Stock in publicly traded companies is sold on stock markets such as the Nasdaq or New York Stock Exchange, and you can usually quickly buy or sell shares by working with a brokerage firm of your choice.

Many companies also pay dividends to stockholders, essentially distributing some of the profits to company owners based on how much stock they own. Companies will also sometimes do share buybacks, purchasing a portion of the company's stock as another means to return money to investors.

Understanding Share Warrants

Share warrants, or stock warrants, represent the right to buy or sell a certain amount of stock in a company for a certain price in a certain range of time. They're issued by the company that issues the stock and can generally be bought and sold by people who own them, although they're generally not as easy to trade on public markets as the underlying stock itself.

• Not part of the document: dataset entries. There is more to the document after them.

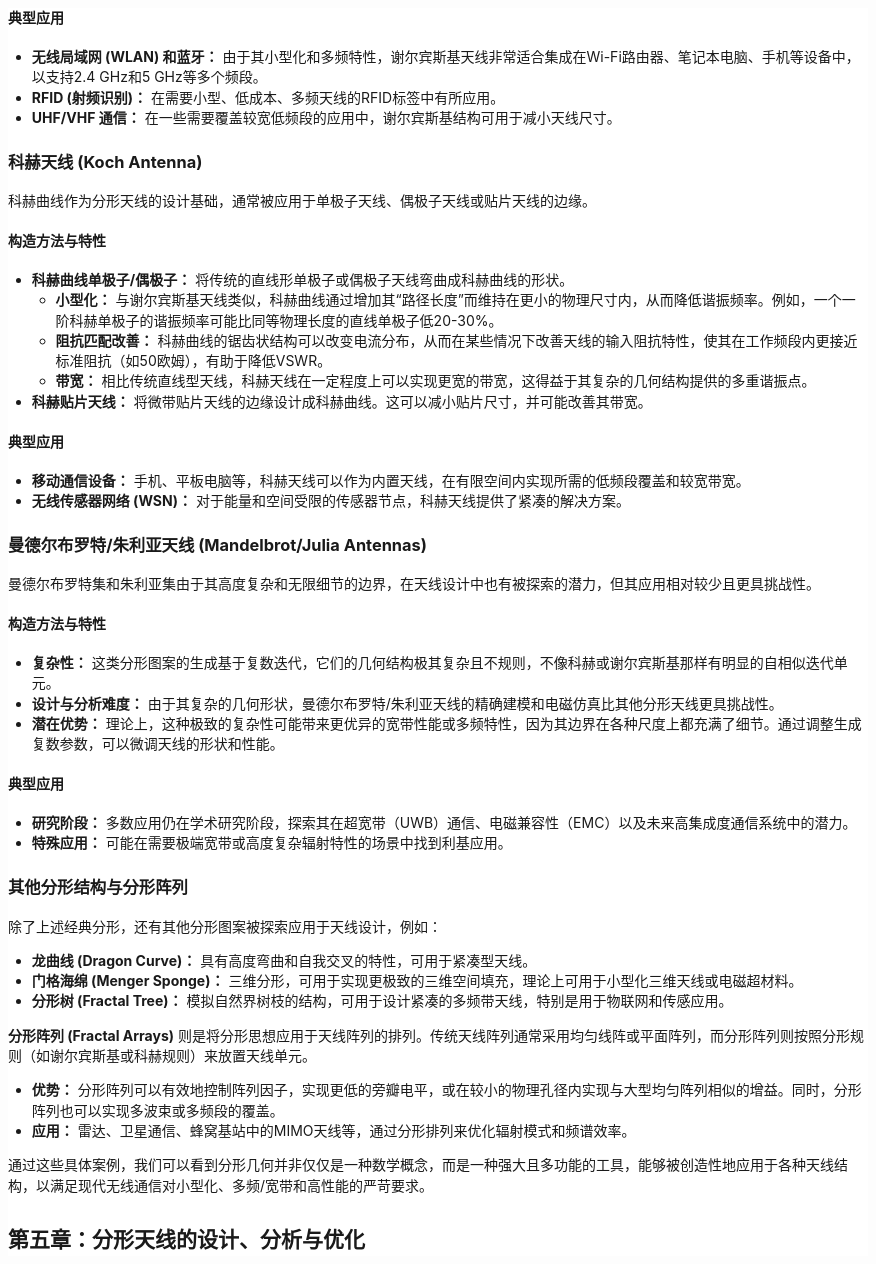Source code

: #### 典型应用

*   **无线局域网 (WLAN) 和蓝牙：** 由于其小型化和多频特性，谢尔宾斯基天线非常适合集成在Wi-Fi路由器、笔记本电脑、手机等设备中，以支持2.4 GHz和5 GHz等多个频段。
*   **RFID (射频识别)：** 在需要小型、低成本、多频天线的RFID标签中有所应用。
*   **UHF/VHF 通信：** 在一些需要覆盖较宽低频段的应用中，谢尔宾斯基结构可用于减小天线尺寸。

### 科赫天线 (Koch Antenna)

科赫曲线作为分形天线的设计基础，通常被应用于单极子天线、偶极子天线或贴片天线的边缘。

#### 构造方法与特性

*   **科赫曲线单极子/偶极子：** 将传统的直线形单极子或偶极子天线弯曲成科赫曲线的形状。
    *   **小型化：** 与谢尔宾斯基天线类似，科赫曲线通过增加其“路径长度”而维持在更小的物理尺寸内，从而降低谐振频率。例如，一个一阶科赫单极子的谐振频率可能比同等物理长度的直线单极子低20-30%。
    *   **阻抗匹配改善：** 科赫曲线的锯齿状结构可以改变电流分布，从而在某些情况下改善天线的输入阻抗特性，使其在工作频段内更接近标准阻抗（如50欧姆），有助于降低VSWR。
    *   **带宽：** 相比传统直线型天线，科赫天线在一定程度上可以实现更宽的带宽，这得益于其复杂的几何结构提供的多重谐振点。
*   **科赫贴片天线：** 将微带贴片天线的边缘设计成科赫曲线。这可以减小贴片尺寸，并可能改善其带宽。

#### 典型应用

*   **移动通信设备：** 手机、平板电脑等，科赫天线可以作为内置天线，在有限空间内实现所需的低频段覆盖和较宽带宽。
*   **无线传感器网络 (WSN)：** 对于能量和空间受限的传感器节点，科赫天线提供了紧凑的解决方案。

### 曼德尔布罗特/朱利亚天线 (Mandelbrot/Julia Antennas)

曼德尔布罗特集和朱利亚集由于其高度复杂和无限细节的边界，在天线设计中也有被探索的潜力，但其应用相对较少且更具挑战性。

#### 构造方法与特性

*   **复杂性：** 这类分形图案的生成基于复数迭代，它们的几何结构极其复杂且不规则，不像科赫或谢尔宾斯基那样有明显的自相似迭代单元。
*   **设计与分析难度：** 由于其复杂的几何形状，曼德尔布罗特/朱利亚天线的精确建模和电磁仿真比其他分形天线更具挑战性。
*   **潜在优势：** 理论上，这种极致的复杂性可能带来更优异的宽带性能或多频特性，因为其边界在各种尺度上都充满了细节。通过调整生成复数参数，可以微调天线的形状和性能。

#### 典型应用

*   **研究阶段：** 多数应用仍在学术研究阶段，探索其在超宽带（UWB）通信、电磁兼容性（EMC）以及未来高集成度通信系统中的潜力。
*   **特殊应用：** 可能在需要极端宽带或高度复杂辐射特性的场景中找到利基应用。

### 其他分形结构与分形阵列

除了上述经典分形，还有其他分形图案被探索应用于天线设计，例如：

*   **龙曲线 (Dragon Curve)：** 具有高度弯曲和自我交叉的特性，可用于紧凑型天线。
*   **门格海绵 (Menger Sponge)：** 三维分形，可用于实现更极致的三维空间填充，理论上可用于小型化三维天线或电磁超材料。
*   **分形树 (Fractal Tree)：** 模拟自然界树枝的结构，可用于设计紧凑的多频带天线，特别是用于物联网和传感应用。

**分形阵列 (Fractal Arrays)** 则是将分形思想应用于天线阵列的排列。传统天线阵列通常采用均匀线阵或平面阵列，而分形阵列则按照分形规则（如谢尔宾斯基或科赫规则）来放置天线单元。

*   **优势：** 分形阵列可以有效地控制阵列因子，实现更低的旁瓣电平，或在较小的物理孔径内实现与大型均匀阵列相似的增益。同时，分形阵列也可以实现多波束或多频段的覆盖。
*   **应用：** 雷达、卫星通信、蜂窝基站中的MIMO天线等，通过分形排列来优化辐射模式和频谱效率。

通过这些具体案例，我们可以看到分形几何并非仅仅是一种数学概念，而是一种强大且多功能的工具，能够被创造性地应用于各种天线结构，以满足现代无线通信对小型化、多频/宽带和高性能的严苛要求。

## 第五章：分形天线的设计、分析与优化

Naturally, they're only useful if they give you the right to buy stock cheaper than it's trading on the open market or sell it for more than it would sell at present-day prices. Warrants to buy stock are therefore potentially a good investment if you think the stock price will go up, and warrants to sell it are a logical investment if you think the price will go down.

In some cases, you can only exercise the warrant on the actual day it expires, and in other cases, you can exercise it over a longer lifetime. Make sure you understand the terms of a warrant you are buying so you can value it correctly according to your own market predictions and investment goals.

When you hold share warrants, you don't get any voting rights in the company beyond any stock you also own, and you don't earn dividends based on your warrants.

Warrants are sometimes issued to investors in startup companies, sometimes bundled with loan agreements, letting the investors buy shares at a reduced price in the future if the company does well.

Stock Warrants Vs. Options

Like warrants, stock options also give you the right to buy or sell a security at a certain price during a certain time period.

One big difference between a warrant and an option is that a warrant is always issued by the company issuing the stock, while a third-party can issue and sell an option. Another difference is that when a warrant is exercised to buy stock, new shares are actually issued to meet the purchase, meaning that existing shareholders' ownership stakes are diluted according to how much stock is bought with the warrant.

For a small purchase of a big company's stock, this won't make much of a difference, but if the purchase is larger relative to the total amount of stock, this can be more significant.

Warrants and options are generally valued similarly since they have similar benefits depending on if stock prices rise or fall. Options are commonly issued to employees as part of their compensation.